DATA FOR ANALYSIS:
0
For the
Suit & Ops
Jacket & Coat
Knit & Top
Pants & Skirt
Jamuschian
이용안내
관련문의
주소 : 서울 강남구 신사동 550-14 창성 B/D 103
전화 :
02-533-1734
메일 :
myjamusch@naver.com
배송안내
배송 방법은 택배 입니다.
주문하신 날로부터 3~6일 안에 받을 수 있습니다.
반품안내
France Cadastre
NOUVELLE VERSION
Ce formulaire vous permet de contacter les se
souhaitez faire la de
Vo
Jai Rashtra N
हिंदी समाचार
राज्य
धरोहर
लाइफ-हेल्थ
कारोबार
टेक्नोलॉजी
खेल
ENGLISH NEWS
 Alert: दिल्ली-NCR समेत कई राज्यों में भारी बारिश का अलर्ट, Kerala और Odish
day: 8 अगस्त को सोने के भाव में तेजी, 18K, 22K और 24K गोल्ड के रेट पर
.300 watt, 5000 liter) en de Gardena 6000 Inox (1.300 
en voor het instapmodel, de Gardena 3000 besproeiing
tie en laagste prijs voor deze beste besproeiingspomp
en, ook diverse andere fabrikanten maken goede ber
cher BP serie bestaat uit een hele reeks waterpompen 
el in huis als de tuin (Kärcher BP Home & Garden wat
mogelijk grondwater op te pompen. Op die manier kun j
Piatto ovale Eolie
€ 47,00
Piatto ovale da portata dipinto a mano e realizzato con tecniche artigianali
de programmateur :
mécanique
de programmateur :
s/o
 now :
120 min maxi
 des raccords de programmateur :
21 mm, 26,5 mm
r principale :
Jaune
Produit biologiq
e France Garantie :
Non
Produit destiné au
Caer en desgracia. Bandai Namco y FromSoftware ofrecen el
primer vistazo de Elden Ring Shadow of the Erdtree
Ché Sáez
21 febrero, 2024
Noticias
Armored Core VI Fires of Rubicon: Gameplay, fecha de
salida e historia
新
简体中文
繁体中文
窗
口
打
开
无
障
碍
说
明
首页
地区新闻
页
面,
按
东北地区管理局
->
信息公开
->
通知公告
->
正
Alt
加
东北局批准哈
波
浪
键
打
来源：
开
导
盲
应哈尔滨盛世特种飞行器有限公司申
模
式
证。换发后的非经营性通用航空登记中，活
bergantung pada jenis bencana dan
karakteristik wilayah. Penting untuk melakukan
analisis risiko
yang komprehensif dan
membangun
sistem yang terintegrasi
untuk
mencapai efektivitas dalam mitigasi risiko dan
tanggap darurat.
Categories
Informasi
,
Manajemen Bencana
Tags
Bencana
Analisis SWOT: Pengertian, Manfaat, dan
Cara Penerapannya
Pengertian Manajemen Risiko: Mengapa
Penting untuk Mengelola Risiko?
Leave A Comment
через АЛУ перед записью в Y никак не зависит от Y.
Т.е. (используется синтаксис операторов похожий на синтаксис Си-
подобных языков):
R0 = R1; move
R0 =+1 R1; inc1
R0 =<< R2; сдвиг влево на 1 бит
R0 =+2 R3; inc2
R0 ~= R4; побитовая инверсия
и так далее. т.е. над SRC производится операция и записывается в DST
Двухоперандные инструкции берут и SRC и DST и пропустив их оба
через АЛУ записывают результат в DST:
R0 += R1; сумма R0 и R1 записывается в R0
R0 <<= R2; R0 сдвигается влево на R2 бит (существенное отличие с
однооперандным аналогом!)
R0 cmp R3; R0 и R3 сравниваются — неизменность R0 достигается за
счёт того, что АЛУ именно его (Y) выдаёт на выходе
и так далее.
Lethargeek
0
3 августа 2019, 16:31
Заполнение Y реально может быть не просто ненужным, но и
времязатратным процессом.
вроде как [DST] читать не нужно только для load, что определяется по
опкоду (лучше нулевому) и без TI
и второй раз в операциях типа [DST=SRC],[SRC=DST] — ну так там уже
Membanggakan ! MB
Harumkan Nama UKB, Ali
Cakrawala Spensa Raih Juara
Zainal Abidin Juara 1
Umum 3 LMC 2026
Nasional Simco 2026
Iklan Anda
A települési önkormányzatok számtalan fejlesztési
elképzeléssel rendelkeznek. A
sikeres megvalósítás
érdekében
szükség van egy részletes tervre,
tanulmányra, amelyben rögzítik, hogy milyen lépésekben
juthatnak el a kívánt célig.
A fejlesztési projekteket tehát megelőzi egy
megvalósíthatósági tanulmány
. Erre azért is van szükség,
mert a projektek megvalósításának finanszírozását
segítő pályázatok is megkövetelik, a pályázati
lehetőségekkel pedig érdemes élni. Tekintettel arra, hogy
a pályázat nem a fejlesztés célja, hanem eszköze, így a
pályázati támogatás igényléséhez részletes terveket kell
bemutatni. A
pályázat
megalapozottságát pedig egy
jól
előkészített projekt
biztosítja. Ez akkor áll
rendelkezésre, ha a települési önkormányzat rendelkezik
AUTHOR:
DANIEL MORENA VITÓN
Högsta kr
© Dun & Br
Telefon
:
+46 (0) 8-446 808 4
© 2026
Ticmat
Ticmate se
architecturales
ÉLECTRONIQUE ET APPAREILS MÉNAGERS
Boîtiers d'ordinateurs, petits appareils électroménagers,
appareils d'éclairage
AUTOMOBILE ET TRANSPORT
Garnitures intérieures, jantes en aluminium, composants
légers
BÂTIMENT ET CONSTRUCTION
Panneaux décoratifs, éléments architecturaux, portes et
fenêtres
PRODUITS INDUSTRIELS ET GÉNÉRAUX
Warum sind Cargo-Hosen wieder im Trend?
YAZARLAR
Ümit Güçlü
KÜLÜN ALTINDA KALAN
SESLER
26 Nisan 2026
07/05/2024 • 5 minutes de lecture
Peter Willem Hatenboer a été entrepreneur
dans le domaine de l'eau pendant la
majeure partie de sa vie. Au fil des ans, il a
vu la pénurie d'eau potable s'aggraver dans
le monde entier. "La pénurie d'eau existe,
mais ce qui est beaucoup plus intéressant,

REQUIRED WORK:
From the data above, copy each line that has the string "szükség".

WORKED SOLUTION:
szükség van egy részletes tervre,
. Erre azért is van szükség,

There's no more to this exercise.